**The task**
Quote the rows below verbatim, from their very first line through the line containing "Frick-Ketrow Insurance Agency", including both of those lines.
____ Records to process
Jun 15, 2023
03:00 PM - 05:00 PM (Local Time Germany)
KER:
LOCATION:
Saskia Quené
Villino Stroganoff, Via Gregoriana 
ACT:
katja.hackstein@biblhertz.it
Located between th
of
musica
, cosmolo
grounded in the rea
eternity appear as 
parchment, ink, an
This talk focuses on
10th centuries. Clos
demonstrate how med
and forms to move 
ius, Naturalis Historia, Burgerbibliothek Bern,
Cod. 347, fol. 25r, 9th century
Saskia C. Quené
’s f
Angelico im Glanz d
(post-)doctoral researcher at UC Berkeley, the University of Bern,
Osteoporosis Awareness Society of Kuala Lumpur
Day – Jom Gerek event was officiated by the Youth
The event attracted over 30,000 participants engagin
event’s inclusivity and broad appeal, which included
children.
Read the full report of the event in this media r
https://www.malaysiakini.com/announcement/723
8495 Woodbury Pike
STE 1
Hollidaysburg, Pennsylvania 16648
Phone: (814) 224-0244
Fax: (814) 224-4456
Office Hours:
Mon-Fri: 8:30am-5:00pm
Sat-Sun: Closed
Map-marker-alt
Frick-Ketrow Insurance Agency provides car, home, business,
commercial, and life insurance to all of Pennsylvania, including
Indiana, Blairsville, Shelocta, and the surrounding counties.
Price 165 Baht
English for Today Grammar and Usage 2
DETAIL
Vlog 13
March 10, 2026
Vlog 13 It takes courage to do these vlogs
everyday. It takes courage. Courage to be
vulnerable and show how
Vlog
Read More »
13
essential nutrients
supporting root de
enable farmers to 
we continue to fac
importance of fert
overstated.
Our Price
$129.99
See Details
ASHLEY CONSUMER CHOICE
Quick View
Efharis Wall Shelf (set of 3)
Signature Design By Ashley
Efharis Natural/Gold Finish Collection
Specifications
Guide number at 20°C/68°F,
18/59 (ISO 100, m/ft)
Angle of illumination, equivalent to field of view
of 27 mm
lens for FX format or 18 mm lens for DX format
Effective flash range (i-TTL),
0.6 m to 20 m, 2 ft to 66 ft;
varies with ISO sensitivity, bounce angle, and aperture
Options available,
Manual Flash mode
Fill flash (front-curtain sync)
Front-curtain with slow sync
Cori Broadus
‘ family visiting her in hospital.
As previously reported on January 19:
________
**Solution to this problem**
Jun 15, 2023
03:00 PM - 05:00 PM (Local Time Germany)
KER:
LOCATION:
Saskia Quené
Villino Stroganoff, Via Gregoriana 
ACT:
katja.hackstein@biblhertz.it
Located between th
of
musica
, cosmolo
grounded in the rea
eternity appear as 
parchment, ink, an
This talk focuses on
10th centuries. Clos
demonstrate how med
and forms to move 
ius, Naturalis Historia, Burgerbibliothek Bern,
Cod. 347, fol. 25r, 9th century
Saskia C. Quené
’s f
Angelico im Glanz d
(post-)doctoral researcher at UC Berkeley, the University of Bern,
Osteoporosis Awareness Society of Kuala Lumpur
Day – Jom Gerek event was officiated by the Youth
The event attracted over 30,000 participants engagin
event’s inclusivity and broad appeal, which included
children.
Read the full report of the event in this media r
https://www.malaysiakini.com/announcement/723
8495 Woodbury Pike
STE 1
Hollidaysburg, Pennsylvania 16648
Phone: (814) 224-0244
Fax: (814) 224-4456
Office Hours:
Mon-Fri: 8:30am-5:00pm
Sat-Sun: Closed
Map-marker-alt
Frick-Ketrow Insurance Agency provides car, home, business,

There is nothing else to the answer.